::: Metin bloğu
Ortak Metin: Teknokrasi tamam, sıra eşitlik ve demokraside
Bu yazıda metnin söylemlerini ve politikalarını analiz edip, seçili başlıklarda bardağın “dolu” ve “boş” taraflarını masaya yatıracağım.
26 Şubat’taki toplantıdan sonra “Millet İttifakı”na dönüşen 6’lı Masa, 30 Ocak tarihi itibarı ile “Ortak Politikalar Mutabakat Metni”ni kamuoyuna duyurdu. Güçlendirilmiş parlamenter sistem hedefiyle bir araya gelen liderler tarafından kurulan masanın varlığını sürdürmeye devam etmesi öncelikle Türkiye şartlarında büyük bir başarı.
Kurucu parti CHP’nin ideolojik ve siyasi rakiplerinin yer aldığı masadan ortak bir vizyonu temsil eden politikalar metninin çıkabilmesi halkta beliren ortak akıl talebinin siyasiler arasında karşılık gördüğünün kanıtı.
::::::
_Kısa görev A_
Satırlardan "picture" sözcüğünü içerenlerin hepsini olduğu gibi listeleyin. Büyük ve küçük harf ayrımına dikkat edin.
_Kısa görev B_
Millet İttifakı'nın ortak politikalar metni üzerine yazılan yazıyı son cümlesinden sonra sürdürün.
::: Verilen veriler
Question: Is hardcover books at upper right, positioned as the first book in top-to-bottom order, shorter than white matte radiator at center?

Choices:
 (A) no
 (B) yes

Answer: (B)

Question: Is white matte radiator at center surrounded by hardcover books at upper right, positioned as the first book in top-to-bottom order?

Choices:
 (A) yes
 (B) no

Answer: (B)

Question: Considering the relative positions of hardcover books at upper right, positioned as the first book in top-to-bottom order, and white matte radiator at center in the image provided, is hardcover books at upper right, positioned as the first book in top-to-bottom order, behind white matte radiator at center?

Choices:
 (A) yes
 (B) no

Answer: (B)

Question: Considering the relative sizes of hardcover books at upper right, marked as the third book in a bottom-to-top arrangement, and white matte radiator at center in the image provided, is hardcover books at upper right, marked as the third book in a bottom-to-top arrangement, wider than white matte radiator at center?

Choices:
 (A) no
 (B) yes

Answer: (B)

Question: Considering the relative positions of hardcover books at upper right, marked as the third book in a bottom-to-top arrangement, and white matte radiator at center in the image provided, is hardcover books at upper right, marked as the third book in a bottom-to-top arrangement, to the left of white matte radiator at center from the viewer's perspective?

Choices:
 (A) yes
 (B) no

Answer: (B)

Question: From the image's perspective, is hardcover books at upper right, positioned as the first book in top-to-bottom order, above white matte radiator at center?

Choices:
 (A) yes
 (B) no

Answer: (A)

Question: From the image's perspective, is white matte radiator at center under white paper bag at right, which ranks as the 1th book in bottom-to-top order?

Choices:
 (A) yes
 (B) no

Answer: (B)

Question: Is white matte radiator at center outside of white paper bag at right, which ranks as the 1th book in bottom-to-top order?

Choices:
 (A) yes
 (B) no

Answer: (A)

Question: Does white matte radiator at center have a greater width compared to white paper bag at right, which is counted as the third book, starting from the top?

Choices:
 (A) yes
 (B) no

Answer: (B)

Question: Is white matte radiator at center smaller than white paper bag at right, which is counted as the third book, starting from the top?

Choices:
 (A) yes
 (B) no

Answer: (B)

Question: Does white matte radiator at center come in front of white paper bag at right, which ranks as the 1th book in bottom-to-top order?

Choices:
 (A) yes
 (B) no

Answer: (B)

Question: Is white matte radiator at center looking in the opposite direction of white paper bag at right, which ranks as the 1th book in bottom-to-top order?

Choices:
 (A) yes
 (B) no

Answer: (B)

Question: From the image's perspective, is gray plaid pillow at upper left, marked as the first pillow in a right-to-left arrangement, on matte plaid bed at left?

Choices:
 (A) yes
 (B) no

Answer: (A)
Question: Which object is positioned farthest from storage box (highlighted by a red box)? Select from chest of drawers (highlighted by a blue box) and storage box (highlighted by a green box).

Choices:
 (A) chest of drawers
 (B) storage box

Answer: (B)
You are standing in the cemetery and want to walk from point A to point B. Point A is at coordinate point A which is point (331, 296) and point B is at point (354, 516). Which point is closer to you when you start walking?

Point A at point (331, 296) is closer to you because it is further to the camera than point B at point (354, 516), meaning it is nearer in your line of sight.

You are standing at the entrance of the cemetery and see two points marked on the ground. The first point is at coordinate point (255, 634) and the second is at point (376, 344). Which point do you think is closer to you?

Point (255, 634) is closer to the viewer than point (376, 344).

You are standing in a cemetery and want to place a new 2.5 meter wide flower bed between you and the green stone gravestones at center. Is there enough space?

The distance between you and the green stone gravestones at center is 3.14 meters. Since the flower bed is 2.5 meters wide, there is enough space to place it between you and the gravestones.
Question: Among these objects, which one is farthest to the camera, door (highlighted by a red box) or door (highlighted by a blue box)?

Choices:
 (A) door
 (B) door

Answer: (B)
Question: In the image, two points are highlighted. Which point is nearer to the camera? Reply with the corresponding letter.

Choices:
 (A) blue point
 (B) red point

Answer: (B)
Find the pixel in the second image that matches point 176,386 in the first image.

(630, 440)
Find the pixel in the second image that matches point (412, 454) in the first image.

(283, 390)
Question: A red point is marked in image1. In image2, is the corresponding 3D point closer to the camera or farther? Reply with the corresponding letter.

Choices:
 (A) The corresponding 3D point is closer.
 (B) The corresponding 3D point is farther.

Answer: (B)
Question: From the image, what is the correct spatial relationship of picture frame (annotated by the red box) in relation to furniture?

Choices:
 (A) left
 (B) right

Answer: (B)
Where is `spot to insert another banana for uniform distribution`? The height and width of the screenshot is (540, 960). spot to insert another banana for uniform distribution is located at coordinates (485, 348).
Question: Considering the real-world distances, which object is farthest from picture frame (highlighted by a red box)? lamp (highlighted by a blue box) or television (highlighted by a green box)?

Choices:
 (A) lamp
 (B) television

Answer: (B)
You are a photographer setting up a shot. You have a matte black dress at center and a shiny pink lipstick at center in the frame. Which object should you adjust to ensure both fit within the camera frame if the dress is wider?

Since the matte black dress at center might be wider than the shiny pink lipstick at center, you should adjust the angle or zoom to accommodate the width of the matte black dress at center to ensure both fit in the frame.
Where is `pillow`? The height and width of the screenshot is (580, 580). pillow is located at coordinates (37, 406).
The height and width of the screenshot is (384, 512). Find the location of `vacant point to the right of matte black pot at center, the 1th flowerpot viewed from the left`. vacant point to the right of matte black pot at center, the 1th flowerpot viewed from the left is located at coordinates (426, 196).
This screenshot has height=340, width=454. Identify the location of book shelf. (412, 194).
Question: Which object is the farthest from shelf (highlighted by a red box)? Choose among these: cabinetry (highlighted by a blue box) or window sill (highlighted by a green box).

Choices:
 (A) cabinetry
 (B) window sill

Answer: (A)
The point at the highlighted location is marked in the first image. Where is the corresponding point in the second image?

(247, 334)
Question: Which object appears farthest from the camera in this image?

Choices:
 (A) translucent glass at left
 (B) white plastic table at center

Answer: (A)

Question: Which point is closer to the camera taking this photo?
::::::
_Yazılı yanıt A_
Question: From the image, what is the correct spatial relationship of picture frame (annotated by the red box) in relation to furniture?
Question: Considering the real-world distances, which object is farthest from picture frame (highlighted by a red box)? lamp (highlighted by a blue box) or television (highlighted by a green box)?

_Yazılı yanıt B_
Ayrıca masada sol-sağ, seküler-dindar, Alevi-Sünni bölünme hatlarının temsilcilerinin de yer aldığını hatırlatmak gerekiyor. Hak ve özgürlük alanlarındaki eksiklerine rağmen varılan mutabakatın kıymeti, Türkiye’de siyaseti kutuplaşma ve düşmanlaştırma hattından adil demokratik rekabet çerçevesine taşıyabilme potansiyelinde yatıyor.
Bu yazıda metnin söylemlerini ve politikalarını analiz edip, seçili başlıklarda bardağın “dolu” ve “boş” taraflarını masaya yatıracağım.
DEVLET: VATANDAŞLARIN ONURLU YAŞAM SÜRMESİ İÇİN VAR OLAN BİR MEKANİZMA
Millet İttifakı, temel hedefi olarak “Türkiye’yi herkesin insan onuruna yaraşır bir yaşam sürdüğü ve sosyal refah standartlarına ulaştığı, kadınların, çocukların, gençlerin ve tüm vatandaşların geleceğe umutla baktığı, toplumsal barış ve huzurun tesis edildiği mutlu bir ülke haline getirme” amacını ortaya koymuş.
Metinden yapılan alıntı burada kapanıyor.